234689 Act early initiative: A public health approach to early identification of young children with autism and other developmental disabilities

Tuesday, November 1, 2011: 1:10 PM

Cheryl Rhodes, MS, LMFT , National Center on Birth Defects and Developmental Disabilities, Centers for Disease Control and Prevention, Atlanta, GA
Georgina Peacock, MD, MPH , National Center on Birth Defects and Developmental Disabilities, CDC, Atlanta, GA
David Rotholz, PhD, BCBA , Director, Center for Disability Resources (UCEDD), University of South Carolina School of Medicine, Columbia, SC
Adriane K. Griffen, MPH, CHES , Project Director, CDC Cooperative Agreement, Association of University Centers on Disabilities, Silver Spring, MD
Hypothesis: Multi-sector collaboration successfully increases state-level and community capacity to address the needs of young children at risk for ASD and other developmental disabilities.

Background: Autism screening and diagnosis is reliable as early as 18 months, yet many children, especially African American and Latino, are not diagnosed until age 5 or later, missing the opportunity for early intervention. “Learn the Signs. Act Early.” aims to improve early identification of children with autism and other developmental disabilities. Campaign objectives are accomplished through health communication, targeted research, and Act Early Initiative activities.

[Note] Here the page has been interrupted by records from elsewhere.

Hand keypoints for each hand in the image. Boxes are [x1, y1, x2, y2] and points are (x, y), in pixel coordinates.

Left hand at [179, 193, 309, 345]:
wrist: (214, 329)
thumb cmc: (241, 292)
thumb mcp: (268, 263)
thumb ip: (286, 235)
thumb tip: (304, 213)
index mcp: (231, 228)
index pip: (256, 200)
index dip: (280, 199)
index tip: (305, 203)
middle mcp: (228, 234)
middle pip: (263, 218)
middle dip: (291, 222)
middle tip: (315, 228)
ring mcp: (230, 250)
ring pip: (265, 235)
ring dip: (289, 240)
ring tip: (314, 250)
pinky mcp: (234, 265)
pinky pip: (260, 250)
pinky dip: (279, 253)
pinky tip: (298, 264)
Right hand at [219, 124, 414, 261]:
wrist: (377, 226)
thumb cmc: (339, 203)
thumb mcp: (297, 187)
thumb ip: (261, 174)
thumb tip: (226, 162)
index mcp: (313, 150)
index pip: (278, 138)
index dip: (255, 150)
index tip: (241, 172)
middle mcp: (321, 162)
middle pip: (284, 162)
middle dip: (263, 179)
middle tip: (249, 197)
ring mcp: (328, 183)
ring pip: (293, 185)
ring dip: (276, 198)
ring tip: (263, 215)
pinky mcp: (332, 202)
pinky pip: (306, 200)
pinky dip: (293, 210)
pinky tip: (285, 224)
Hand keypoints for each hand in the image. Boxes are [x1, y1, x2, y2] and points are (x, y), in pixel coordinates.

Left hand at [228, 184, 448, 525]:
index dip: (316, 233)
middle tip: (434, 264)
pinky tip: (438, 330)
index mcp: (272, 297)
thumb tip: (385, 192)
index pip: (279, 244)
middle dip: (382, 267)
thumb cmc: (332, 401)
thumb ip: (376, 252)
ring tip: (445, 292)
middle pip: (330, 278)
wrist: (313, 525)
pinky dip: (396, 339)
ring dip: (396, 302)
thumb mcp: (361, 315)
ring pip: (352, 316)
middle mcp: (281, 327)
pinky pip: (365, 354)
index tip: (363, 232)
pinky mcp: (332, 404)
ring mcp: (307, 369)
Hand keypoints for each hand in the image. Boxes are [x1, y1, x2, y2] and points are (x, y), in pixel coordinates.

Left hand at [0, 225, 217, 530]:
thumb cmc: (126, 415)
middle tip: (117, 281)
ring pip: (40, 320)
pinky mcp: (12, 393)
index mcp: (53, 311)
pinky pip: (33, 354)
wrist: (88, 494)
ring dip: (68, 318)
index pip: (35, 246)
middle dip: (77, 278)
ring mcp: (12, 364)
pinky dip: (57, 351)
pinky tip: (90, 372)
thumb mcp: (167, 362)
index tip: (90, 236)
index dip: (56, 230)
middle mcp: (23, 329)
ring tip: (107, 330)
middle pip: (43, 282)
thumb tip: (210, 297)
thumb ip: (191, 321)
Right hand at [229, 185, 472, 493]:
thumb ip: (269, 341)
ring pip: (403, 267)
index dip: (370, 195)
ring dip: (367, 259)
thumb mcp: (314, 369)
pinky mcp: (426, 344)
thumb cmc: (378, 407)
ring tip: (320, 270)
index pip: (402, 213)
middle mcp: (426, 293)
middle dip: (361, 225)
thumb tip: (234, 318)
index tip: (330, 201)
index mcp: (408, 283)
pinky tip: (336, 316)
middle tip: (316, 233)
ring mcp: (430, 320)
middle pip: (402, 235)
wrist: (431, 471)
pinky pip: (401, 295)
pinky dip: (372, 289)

Methods: Eleven Act Early summits, convened by CDC, HRSA/MCH, and AUCD, were conducted between 2008-2010, bringing together 55 teams and over 800 leaders from public health, advocacy, early intervention, education, medical, and other state-level systems to develop plans to address systems gaps in identifying and serving children with autism and other developmental disabilities.

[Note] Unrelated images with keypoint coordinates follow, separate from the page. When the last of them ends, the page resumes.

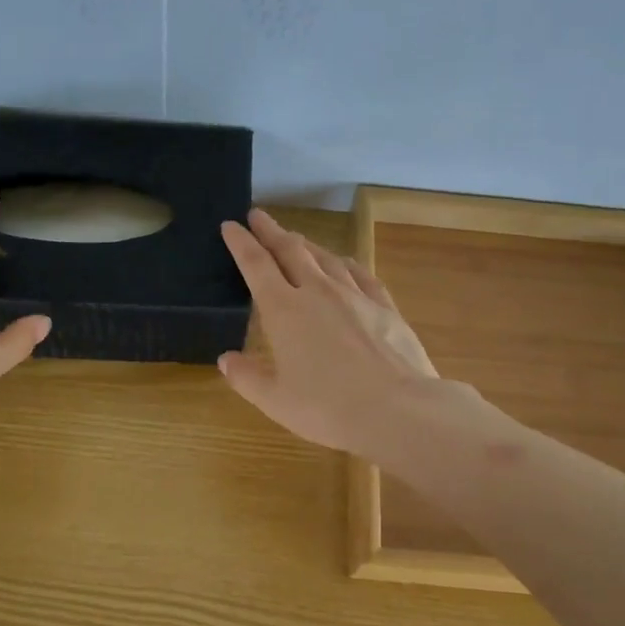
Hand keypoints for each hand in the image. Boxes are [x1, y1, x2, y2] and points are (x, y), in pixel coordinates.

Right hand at [217, 208, 439, 457]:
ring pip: (325, 258)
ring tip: (295, 238)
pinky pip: (360, 273)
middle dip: (271, 231)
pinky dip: (346, 263)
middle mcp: (317, 291)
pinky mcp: (384, 306)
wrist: (397, 409)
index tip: (231, 225)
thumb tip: (226, 359)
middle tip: (258, 216)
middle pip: (290, 250)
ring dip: (306, 244)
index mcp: (283, 310)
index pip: (255, 265)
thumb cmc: (327, 408)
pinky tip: (345, 263)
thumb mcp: (275, 400)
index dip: (241, 243)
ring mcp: (354, 295)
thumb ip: (247, 377)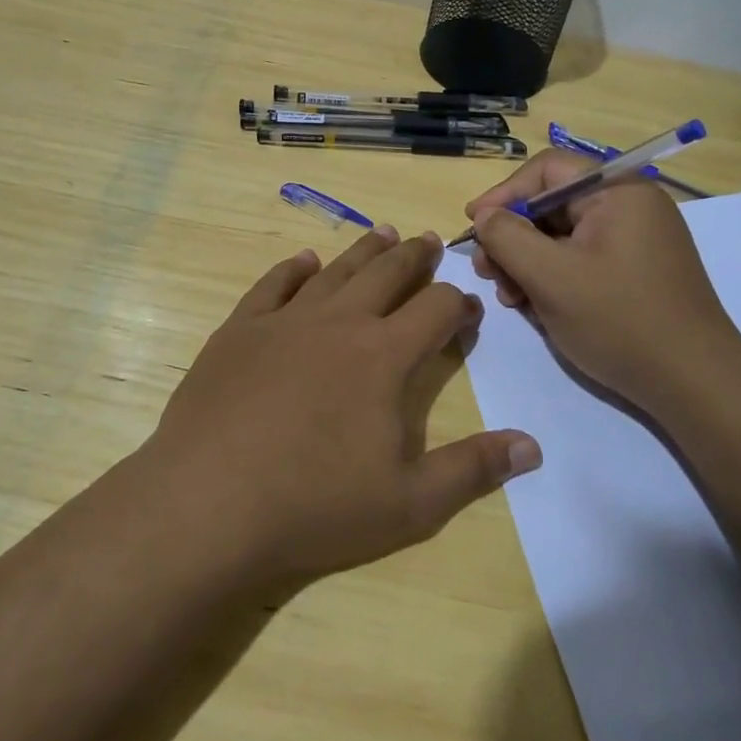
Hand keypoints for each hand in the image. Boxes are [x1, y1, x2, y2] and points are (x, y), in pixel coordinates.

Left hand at [140, 226, 541, 586]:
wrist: (208, 503)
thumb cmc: (315, 506)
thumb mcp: (409, 504)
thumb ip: (473, 470)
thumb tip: (532, 446)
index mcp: (384, 356)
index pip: (436, 310)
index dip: (458, 303)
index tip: (468, 305)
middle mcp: (339, 322)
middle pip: (387, 273)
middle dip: (415, 257)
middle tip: (429, 241)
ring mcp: (285, 320)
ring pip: (336, 270)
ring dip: (364, 251)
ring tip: (384, 233)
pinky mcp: (240, 330)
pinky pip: (274, 284)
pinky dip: (294, 269)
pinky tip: (305, 262)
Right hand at [465, 150, 740, 408]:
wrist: (694, 384)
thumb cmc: (620, 321)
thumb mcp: (551, 277)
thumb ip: (508, 237)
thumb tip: (485, 216)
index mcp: (617, 191)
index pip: (548, 170)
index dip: (504, 193)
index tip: (473, 225)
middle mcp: (630, 206)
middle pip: (553, 204)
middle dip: (513, 235)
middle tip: (486, 271)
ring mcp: (635, 240)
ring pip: (563, 235)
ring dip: (527, 261)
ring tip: (509, 297)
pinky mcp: (635, 270)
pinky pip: (582, 258)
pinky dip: (553, 276)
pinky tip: (534, 306)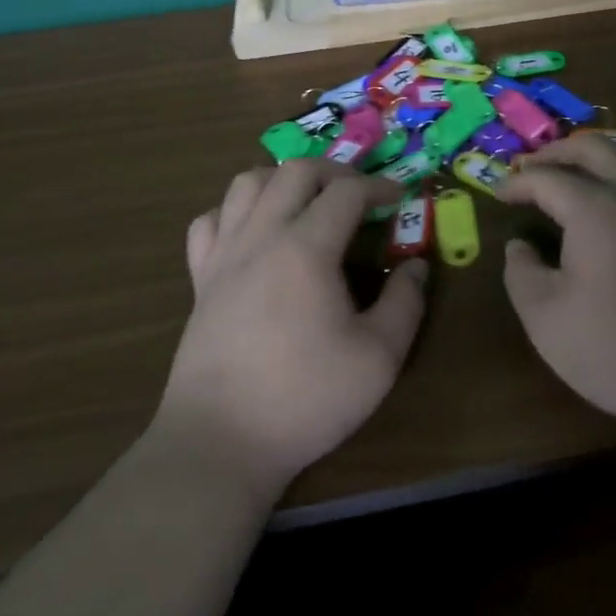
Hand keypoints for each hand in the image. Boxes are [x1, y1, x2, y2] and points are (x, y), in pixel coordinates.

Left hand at [154, 159, 428, 494]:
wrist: (219, 445)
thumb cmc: (304, 399)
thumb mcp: (378, 358)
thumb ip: (406, 304)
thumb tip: (416, 267)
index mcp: (306, 248)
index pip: (347, 190)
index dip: (379, 186)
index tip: (401, 198)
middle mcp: (261, 236)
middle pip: (295, 170)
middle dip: (335, 171)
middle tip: (359, 193)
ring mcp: (224, 255)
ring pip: (247, 183)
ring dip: (283, 179)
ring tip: (307, 202)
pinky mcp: (200, 280)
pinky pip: (210, 221)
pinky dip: (235, 212)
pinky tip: (253, 233)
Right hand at [497, 135, 615, 434]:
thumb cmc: (615, 348)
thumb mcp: (545, 318)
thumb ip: (521, 273)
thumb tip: (519, 246)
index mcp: (594, 208)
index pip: (547, 177)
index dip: (517, 182)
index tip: (499, 194)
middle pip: (593, 147)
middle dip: (556, 152)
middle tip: (532, 168)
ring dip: (595, 154)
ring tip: (572, 172)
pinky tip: (613, 201)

Results: Act Early state team planning, activities, products, and outcomes will be described through review of quantitative and qualitative data from multiple sources (team leader survey, key informant interviews, grantee reports, state plans, state team performance indicators and work of AMCHP Act Early State System grantees). Preliminary evaluation and analysis of state team performance indicators show an increase in activities that improve early identification of autism and related developmental disabilities and improved collaboration among systems involved in early identification.

Conclusions: The Act Early Initiative model appears to be a promising practice that can be applied to other MCH programs.

Learning Areas:
Implementation of health education strategies, interventions and programs
Other professions or practice related to public health
Planning of health education strategies, interventions, and programs
Public health or related organizational policy, standards, or other guidelines
Public health or related public policy

Learning Objectives:
1. Explain the role of collaboration in mobilizing community action among child health systems 2. List “Learn the Signs. Act Early.” collaboration strategies that promote screening and early identification of autism and other developmental disabilities 3. Discuss design of performance indicators for project evaluation using the Act Early rubric 4. Identify key factors that produce effective collaboration among multi-sector stakeholders

Keywords: Community Collaboration, Children With Special Needs

Presenting author's disclosure statement:

Qualified on the content I am responsible for because: I am qualified to present because I work on evaluation and development of "Learn The Signs. Act Early." Act Early Initiative activities such as the Act Early Ambassador Project and Act Early Rubric.
Any relevant financial relationships? No

I agree to comply with the American Public Health Association Conflict of Interest and Commercial Support Guidelines, and to disclose to the participants any off-label or experimental uses of a commercial product or service discussed in my presentation.